JERUSALEM (Reuters) - Israeli Foreign Minister Avigdor Lieberman described Iraqi Kurdish independence as a fait accompli on Monday but said his country was taking no action to help the Kurds achieve formal statehood.
The remarks appeared aimed at heading off potential confrontation with the United States, which wants to keep Iraq united, after Israeli Prime Minister Benjamin Netanyahu on Sunday called for support for the emergence of a Kurdish state.
Netanyahu’s remarks drew no response from the autonomous Kurdish government in northern Iraq, which has seized on the country’s sectarian chaos to expand into oil-rich new territory but remains wary of declaring full independence.
Washington wants Iraq united - a message U.S. Secretary of State John Kerry relayed last week in a visit to Kurdish leaders whom he urged political accommodation with Baghdad.

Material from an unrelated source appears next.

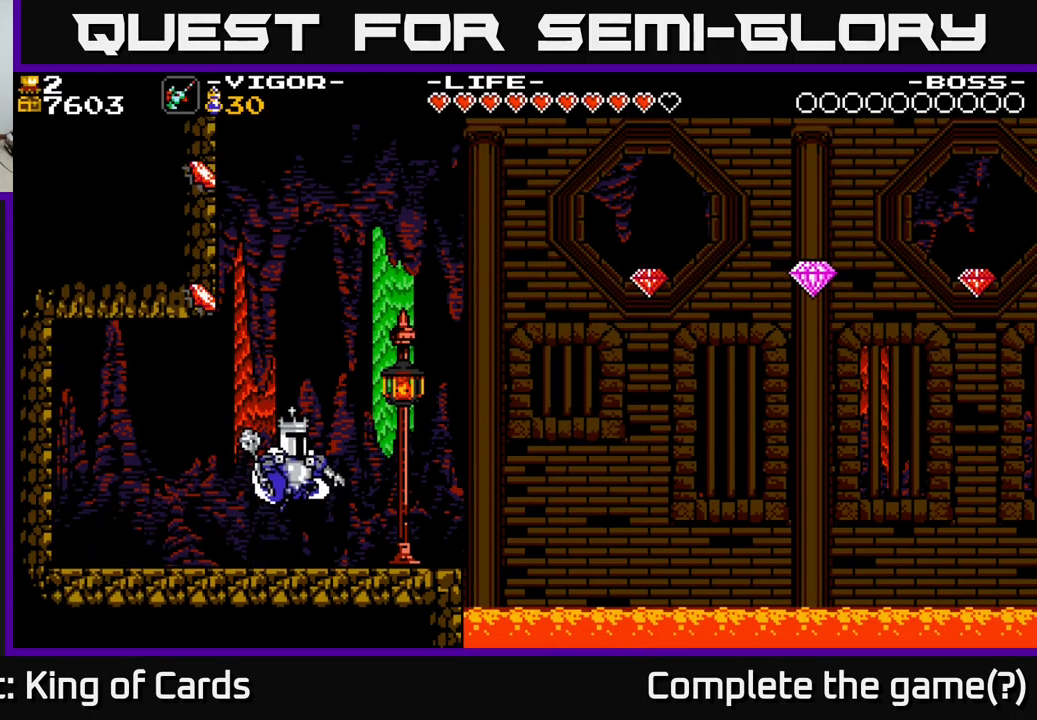
{"buttons": ["A", "X", "DPAD_LEFT"], "right_stick": "center", "events": [[133, "X", "down"], [267, "DPAD_RIGHT", "up"], [383, "DPAD_LEFT", "down"]]}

“Iraq’s future depends on the people who live there and Israel has no interest in getting involved in order to advance this-or-that solution, nor to give advice,” Foreign Minister Lieberman said in Berlin, according to his spokesman.
Lieberman added that “the reality, as it now appears, is that an independent Kurdish state already exists, de facto”.

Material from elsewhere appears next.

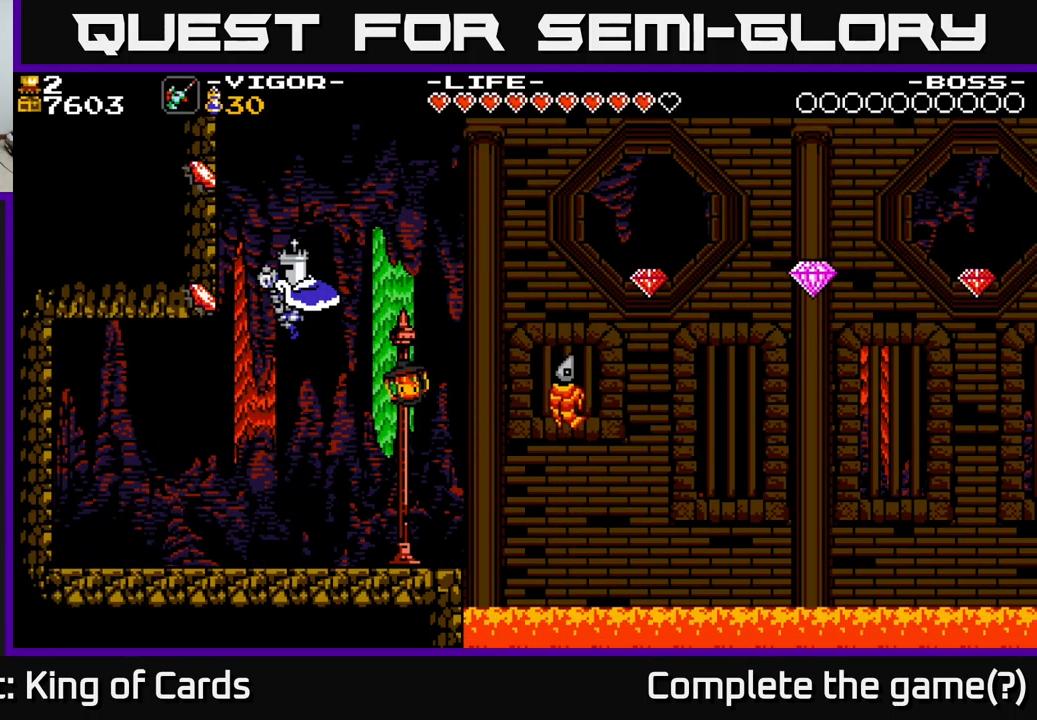
{"buttons": ["DPAD_LEFT"], "right_stick": "center", "events": [[167, "X", "up"], [267, "X", "down"], [317, "A", "up"], [383, "X", "up"]]}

The Kurds, who today number some 30 million in Iraq, Syria, Iran and Turkey, have maintained discreet military, intelligence and business ties with Israel since the 1960s. The Israelis see in the minority ethnic group a buffer against shared Arab foes.
“We should...support the Kurdish aspiration for independence,” Netanyahu said in his speech to a Tel Aviv security forum on Sunday, after outlining what he described as the collapse of Iraq amid spreading strife between Arab Sunni and Shi’ite Muslims.
The Kurds, Netanyahu added, “are a fighting people that has proved its political commitment, political moderation, and deserves political independence”.
Asked on Monday if Israel was lobbying abroad for a Kurdish state, or if Israel had received word from the Kurds that they were planning to declare independence, an Israeli official close to Netanyahu told Reuters: “I don’t want to go beyond what the prime minister said.”
A spokeswoman for the U.S. embassy in Israel had no immediate comment on Netanyahu’s remarks.
AIPAC, the powerful pro-Israel U.S. lobby, was not helping to promote prospective Kurdish statehood to the Obama administration, a Washington source said.
In what signalled a deepening of ties, Israel on June 20 took its first delivery of disputed oil from Iraqi Kurdistan’s new pipeline, which runs through NATO-power Turkey. The United States disapproves of such go-it-alone Kurdish exports.
Alon Liel, a former Israeli envoy to Turkey, interviewed on Israel Radio, said the statements about Kurdish independence by leading politicians risked harming the Kurds’ interests by “drawing Arab fire”.